Dana Otsus untuk Menjamin Lebih Banyak Orang Asli Papua
Pembelajaran dari dua tahun implementasi BANGGA Papua sebagai program inovasi Pemerintah Provinsi Papua melalui pembiayaan Dana Otonomi Khusus, memberi inspirasi optimis tentang bagaimana program ini dapat diperluas untuk menjamin dan mendukung kehidupan lebih banyak kelompok rentan di Papua.
“Kalau saya pribadi, kalau punya uang yang cukup, ini harus diperluas. Kita bisa biayai anak yang punya prestasi di sekolah. Kita beri perhatian khusus,” jelas Bupati Elisa. Karenanya ia berharap, Program BANGGA Papua terus berlanjut. “Tidak boleh putus. Kita punya semangat yang sama. Hanya keterbatasan pembiayaan.”
Bagaimana Program BANGGA Papua dapat digunakan sebagai pranata pemanfaatan Dana Otsus untuk menjangkau lebih banyak orang asli Papua secara individu, dan sebagai keluarga?
Selain pendidikan anak, ada kelompok lain yang ingin disasar oleh Bupati Elisa, yaitu masyarakat yang telah melewati usia produktif.
“Mereka yang tidak mampu lagi. Usia di atas 60 kah. Atau sudah pensiun kah. Kalau kita di Papua mungkin 58 atau 60 ke atas, sudah tidak bisa apa-apa. Bisa diberi jaminan juga. Kita intervensi juga,” katanya.
Ia menambahkan, ada masyarakat yang sudah pensiun padahal anak-anaknya belum menyelesaikan pendidikan mereka. Jadi mereka membutuhkan dana untuk pendidikan anaknya.
Bupati Elisa berharap, penggunaan Dana Otsus tetap difokuskan pada peningkatan kualitas SDM.
“Ada tiga hal yang melekat di SDM ini: pendidikan, kesehatan dan pemberdayaan ekonomi,” tegasnya.
Menurutnya, kalau mau orang Papua menjadi lebih hebat, maka sekolah atau pendidikan adalah solusi yang paling utama. Agar bisa sekolah, masyarakatnya juga harus sehat.
“Untuk menuju itu ya manusia Papua harus sehat. Sehat tidak turun dari langit. Itu dari apa yang dia makan,” jelasnya lagi.
Pembelajaran dari BANGGA Papua
BANGGA Papua menjadi pembelajaran bagi Asmat. Dalam kesamaan-kesamaan kondisi dan tantangan, dapat menjadi pembelajaran bagi Papua juga.
Pembelajaran terbaik dari proses implementasi BANGGA Papua bagi Asmat ini ada beberapa.

------------------------------------

DAFTAR TUGAS
(1) Salin dengan tepat bagian cuplikan dokumen yang dimulai pada kata-kata yang memuat "Ia menambahkan, ada" dan berakhir setelah "juga harus sehat.".
(2) Tuliskan semua hal yang menurut cuplikan dokumen melekat pada SDM.
Materi selanjutnya diambil dari sumber yang berbeda.

DATA TERSIMPAN
------------------------------------

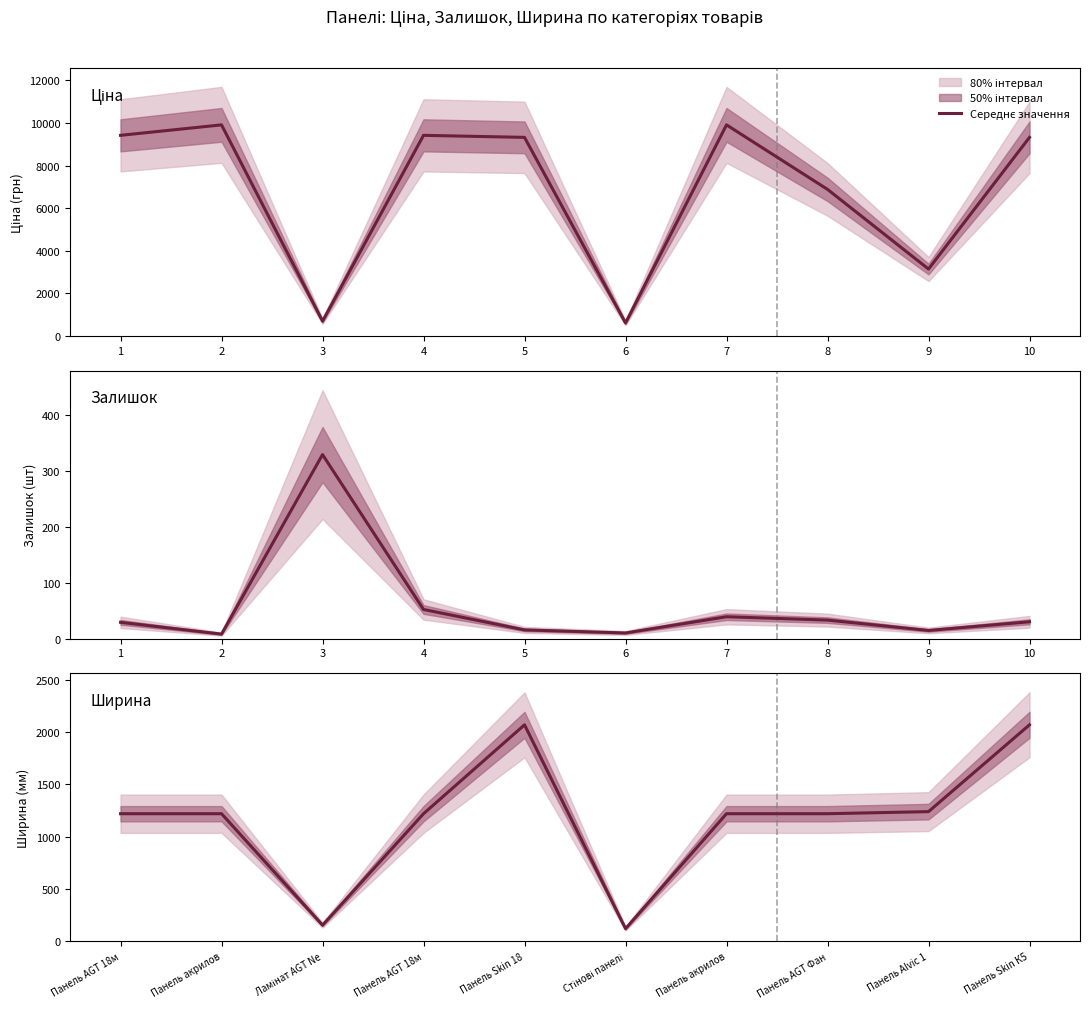

Which series changed the most between 4 and 10?

Ширина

------------------------------------

DAFTAR JAWABAN
(1)
Ia menambahkan, ada masyarakat yang sudah pensiun padahal anak-anaknya belum menyelesaikan pendidikan mereka. Jadi mereka membutuhkan dana untuk pendidikan anaknya.
Bupati Elisa berharap, penggunaan Dana Otsus tetap difokuskan pada peningkatan kualitas SDM.
“Ada tiga hal yang melekat di SDM ini: pendidikan, kesehatan dan pemberdayaan ekonomi,” tegasnya.
Menurutnya, kalau mau orang Papua menjadi lebih hebat, maka sekolah atau pendidikan adalah solusi yang paling utama. Agar bisa sekolah, masyarakatnya juga harus sehat.

(2) Pendidikan, kesehatan, dan pemberdayaan ekonomi.